I woke up on the morning of the 28th November, opened my curtains only to be met with the biggest blow up, plastic santa in his sleigh being pulled by plastic reindeers. As if that wasn’t enough, he was surrounded by hundreds of flashing red fairy lights.
An uncomfortable feeling developed in my solar plexus. I recognised it as a feeling of anxiousness exacerbated by the feeling of not having enough time. I hadn’t got a Christmas tree or decorations, I hadn’t bought any Christmas presents, I had no idea what I was going to buy for family members and friends. I began to feel uneasy which developed into a mild panic.
I sat with my first coffee of the day and asked myself – why on earth was I feeling like this?
It dawned on me I have anxiety – not severe enough to name it; like Generalised Anxiety Disorder, OCD or phobia. I have Christmas Anxiety and if the truth be known, I actually have it every year around this time. Seeing my neighbour’s external Christmas decorations reminded me how close we are to Christmas and what very little time I have left to do all the things I need to do.
A psychotherapist would define Anxiety as a feeling of worry, nervousness or unease typically about an imminent event or something with an uncertain outcome.
I began to experience other familiar anxious feelings such as I hope uncle behaves himself this year and cousin one doesn’t have an altercation with cousin two and grandma doesn’t complain about the food and refuses to eat any of it, as she did last year.
We all have these anxieties about Christmas. Some of us recognise that feeling of impending doom, others enjoy that feeling of positive anxiety (or excitement) induced by the uncertainty of an outcome of a longed-for family get together – especially this year – or the receiving of a Christmas gift. Others are taken right back to being a child again and are comforted by those ‘anxious’ feelings of excitement, happiness and magic.
It’s all about uncertainty and not being able to control what’s in the future.

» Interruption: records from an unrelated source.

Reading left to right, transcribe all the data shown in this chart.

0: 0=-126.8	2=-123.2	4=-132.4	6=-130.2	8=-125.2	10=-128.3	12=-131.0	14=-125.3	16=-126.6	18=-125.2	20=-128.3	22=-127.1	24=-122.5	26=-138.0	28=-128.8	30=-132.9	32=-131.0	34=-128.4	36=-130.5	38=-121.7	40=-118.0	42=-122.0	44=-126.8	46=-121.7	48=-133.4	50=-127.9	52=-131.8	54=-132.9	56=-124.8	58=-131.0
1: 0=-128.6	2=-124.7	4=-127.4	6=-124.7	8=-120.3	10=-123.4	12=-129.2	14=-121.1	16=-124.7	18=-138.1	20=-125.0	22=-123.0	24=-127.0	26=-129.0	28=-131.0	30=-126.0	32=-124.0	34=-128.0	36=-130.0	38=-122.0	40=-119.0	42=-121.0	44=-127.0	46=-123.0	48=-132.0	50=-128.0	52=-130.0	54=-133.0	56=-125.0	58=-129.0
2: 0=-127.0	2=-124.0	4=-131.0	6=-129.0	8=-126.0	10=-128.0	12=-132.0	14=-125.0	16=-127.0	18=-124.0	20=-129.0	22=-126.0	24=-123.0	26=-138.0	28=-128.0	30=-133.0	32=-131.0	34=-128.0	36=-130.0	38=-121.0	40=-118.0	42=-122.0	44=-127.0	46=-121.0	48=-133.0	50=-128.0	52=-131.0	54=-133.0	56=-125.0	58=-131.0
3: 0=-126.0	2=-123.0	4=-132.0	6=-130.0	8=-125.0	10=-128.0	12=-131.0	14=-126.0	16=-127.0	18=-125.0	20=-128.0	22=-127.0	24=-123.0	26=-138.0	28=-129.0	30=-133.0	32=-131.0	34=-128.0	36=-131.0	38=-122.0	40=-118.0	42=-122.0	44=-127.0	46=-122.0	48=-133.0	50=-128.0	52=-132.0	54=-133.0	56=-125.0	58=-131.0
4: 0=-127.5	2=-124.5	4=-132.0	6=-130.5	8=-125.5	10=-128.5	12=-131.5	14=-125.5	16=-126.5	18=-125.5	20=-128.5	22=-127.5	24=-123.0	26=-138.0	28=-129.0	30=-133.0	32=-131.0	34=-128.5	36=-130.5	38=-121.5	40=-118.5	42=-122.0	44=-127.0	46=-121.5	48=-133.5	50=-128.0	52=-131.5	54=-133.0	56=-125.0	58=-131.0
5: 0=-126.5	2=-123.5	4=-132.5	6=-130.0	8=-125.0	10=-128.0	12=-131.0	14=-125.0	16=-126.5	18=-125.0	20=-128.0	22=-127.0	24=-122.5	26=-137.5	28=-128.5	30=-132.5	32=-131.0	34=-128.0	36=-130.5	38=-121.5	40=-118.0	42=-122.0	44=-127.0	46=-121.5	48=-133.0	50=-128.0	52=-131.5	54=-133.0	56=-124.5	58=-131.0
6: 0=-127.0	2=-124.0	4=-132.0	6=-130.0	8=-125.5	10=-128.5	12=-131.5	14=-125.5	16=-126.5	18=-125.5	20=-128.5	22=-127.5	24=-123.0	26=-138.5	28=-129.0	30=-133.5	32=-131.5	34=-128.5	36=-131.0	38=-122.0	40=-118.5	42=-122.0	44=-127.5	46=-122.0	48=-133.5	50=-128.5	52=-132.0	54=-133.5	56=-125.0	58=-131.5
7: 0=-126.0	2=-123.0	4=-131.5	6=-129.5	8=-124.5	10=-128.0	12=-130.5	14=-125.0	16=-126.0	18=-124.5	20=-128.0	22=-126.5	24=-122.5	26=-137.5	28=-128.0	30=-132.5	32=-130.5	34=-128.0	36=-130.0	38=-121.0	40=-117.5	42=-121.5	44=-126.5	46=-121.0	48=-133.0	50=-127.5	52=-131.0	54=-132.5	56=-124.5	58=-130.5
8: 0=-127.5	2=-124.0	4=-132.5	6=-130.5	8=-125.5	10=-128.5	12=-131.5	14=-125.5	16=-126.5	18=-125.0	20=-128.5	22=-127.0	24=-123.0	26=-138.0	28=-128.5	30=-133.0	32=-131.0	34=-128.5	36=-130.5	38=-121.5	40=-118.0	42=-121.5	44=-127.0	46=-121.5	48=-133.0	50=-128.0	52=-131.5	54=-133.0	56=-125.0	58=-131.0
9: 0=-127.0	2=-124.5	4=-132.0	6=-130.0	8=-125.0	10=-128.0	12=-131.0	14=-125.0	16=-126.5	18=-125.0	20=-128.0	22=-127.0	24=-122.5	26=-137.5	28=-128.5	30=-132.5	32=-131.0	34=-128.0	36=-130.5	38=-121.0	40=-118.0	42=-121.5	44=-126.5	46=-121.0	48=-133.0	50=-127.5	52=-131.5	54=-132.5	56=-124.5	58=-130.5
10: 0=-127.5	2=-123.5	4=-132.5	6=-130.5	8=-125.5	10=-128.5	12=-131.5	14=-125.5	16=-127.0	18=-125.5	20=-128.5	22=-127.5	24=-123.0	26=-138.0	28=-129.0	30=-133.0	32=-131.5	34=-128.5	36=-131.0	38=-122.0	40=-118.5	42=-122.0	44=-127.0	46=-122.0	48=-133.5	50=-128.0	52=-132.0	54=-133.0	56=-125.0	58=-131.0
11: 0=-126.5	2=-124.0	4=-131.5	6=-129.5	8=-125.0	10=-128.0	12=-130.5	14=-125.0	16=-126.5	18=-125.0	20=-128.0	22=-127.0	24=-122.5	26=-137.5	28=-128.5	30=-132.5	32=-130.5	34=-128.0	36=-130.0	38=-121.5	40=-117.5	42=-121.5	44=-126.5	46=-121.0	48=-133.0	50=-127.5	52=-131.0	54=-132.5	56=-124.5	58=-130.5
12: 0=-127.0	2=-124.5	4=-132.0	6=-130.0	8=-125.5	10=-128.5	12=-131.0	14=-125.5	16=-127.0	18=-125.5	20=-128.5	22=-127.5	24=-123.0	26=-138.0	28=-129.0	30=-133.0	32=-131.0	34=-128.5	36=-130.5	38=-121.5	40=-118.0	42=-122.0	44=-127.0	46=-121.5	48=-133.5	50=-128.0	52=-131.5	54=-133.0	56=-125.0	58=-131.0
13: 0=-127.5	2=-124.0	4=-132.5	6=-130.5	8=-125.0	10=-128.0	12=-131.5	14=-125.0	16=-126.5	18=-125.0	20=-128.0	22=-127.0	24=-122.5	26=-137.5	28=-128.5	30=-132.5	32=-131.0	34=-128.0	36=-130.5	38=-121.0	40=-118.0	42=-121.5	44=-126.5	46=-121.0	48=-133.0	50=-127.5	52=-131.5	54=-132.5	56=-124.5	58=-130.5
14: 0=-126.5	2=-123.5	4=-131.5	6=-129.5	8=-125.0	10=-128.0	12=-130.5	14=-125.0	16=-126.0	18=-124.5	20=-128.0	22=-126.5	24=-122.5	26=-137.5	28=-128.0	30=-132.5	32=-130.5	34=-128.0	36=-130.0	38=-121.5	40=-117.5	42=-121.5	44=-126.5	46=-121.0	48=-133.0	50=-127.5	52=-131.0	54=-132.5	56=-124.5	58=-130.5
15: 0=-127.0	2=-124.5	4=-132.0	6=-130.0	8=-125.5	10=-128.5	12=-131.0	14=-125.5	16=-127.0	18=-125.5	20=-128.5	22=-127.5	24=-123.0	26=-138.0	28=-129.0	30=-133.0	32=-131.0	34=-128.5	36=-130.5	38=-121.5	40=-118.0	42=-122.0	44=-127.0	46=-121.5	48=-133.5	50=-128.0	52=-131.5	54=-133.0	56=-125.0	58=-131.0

Although you may feel fearful; it’s different from fear as fear tends to have a clear object whereas anxiety doesn’t.
So, what can we do to alleviate anxiety?
If that lack of external control and powerlessness, frequent causes of anxiety, can give rise to the tension, fast, shallow breathing and discomfort associated with being anxious then perhaps we could do the opposite.
We could induce a tranquil feeling by relaxing our body and mind through meditation or simply by slowing down our breathing.
Try breathing in through your nose deeply, expanding your torso and ribs, hold for a count of four and breathe out through your mouth, exhaling fully, to a count of eight.
Ultimately, we need to establish a sense of control to dissipate the feeling of insecurity.
Perhaps we could start thinking about Christmas earlier than the 1st of December.
We could write down our plans as lists that we tick off when Christmas jobs are done.
We could just put our faith in the universe that things will turn out fine and relinquish our need to control events.
We could tell ourselves that there is no need to stress because things have a habit of turning out ok. As long as no one is hurt or damaged, which is the worst-case scenario, we will cope with anything else.
Look, I can’t tell you how to fix anxiety. Nobody can. It takes internal work.
But it is important to recognise that we are not alone in this – it’s quite normal to have Christmas Anxiety.
Adopt a new outlook on it; by accepting the fundamental uncertainty of life and the fact that anything may change at any time. Just like the surfer who happily glides on waves rather than trying to control them.